┏━━

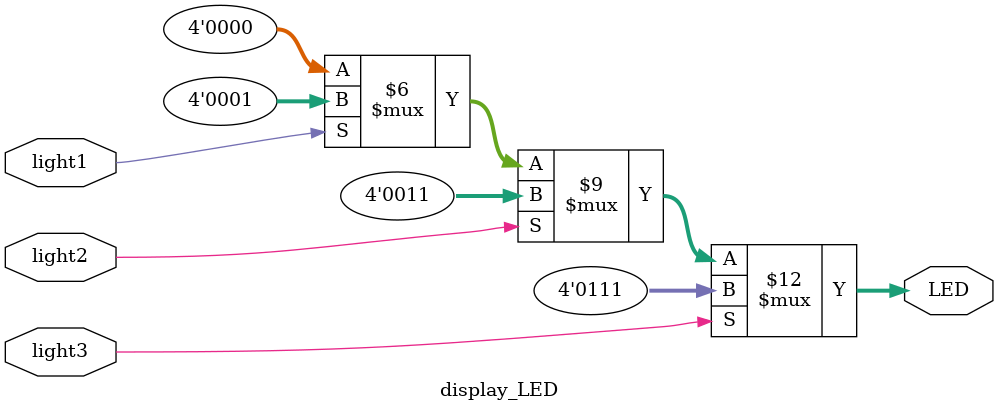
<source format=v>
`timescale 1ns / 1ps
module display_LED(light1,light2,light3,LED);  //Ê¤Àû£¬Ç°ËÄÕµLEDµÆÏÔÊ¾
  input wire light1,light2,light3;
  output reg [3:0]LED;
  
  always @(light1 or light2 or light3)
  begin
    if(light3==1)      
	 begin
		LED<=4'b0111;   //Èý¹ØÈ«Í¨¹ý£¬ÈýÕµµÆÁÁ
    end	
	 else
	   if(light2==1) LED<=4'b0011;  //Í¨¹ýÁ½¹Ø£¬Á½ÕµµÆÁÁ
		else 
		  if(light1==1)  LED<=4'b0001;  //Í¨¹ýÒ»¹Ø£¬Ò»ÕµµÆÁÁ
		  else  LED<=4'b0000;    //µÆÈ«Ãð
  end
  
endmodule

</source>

┗━━

◆ **Task details**
Leave the pictures out and reproduce every record above exactly.

◆ **Response to the task**
<source format=v>
`timescale 1ns / 1ps
module display_LED(light1,light2,light3,LED);  //Ê¤Àû£¬Ç°ËÄÕµLEDµÆÏÔÊ¾
  input wire light1,light2,light3;
  output reg [3:0]LED;
  
  always @(light1 or light2 or light3)
  begin
    if(light3==1)      
	 begin
		LED<=4'b0111;   //Èý¹ØÈ«Í¨¹ý£¬ÈýÕµµÆÁÁ
    end	
	 else
	   if(light2==1) LED<=4'b0011;  //Í¨¹ýÁ½¹Ø£¬Á½ÕµµÆÁÁ
		else 
		  if(light1==1)  LED<=4'b0001;  //Í¨¹ýÒ»¹Ø£¬Ò»ÕµµÆÁÁ
		  else  LED<=4'b0000;    //µÆÈ«Ãð
  end
  
endmodule

</source>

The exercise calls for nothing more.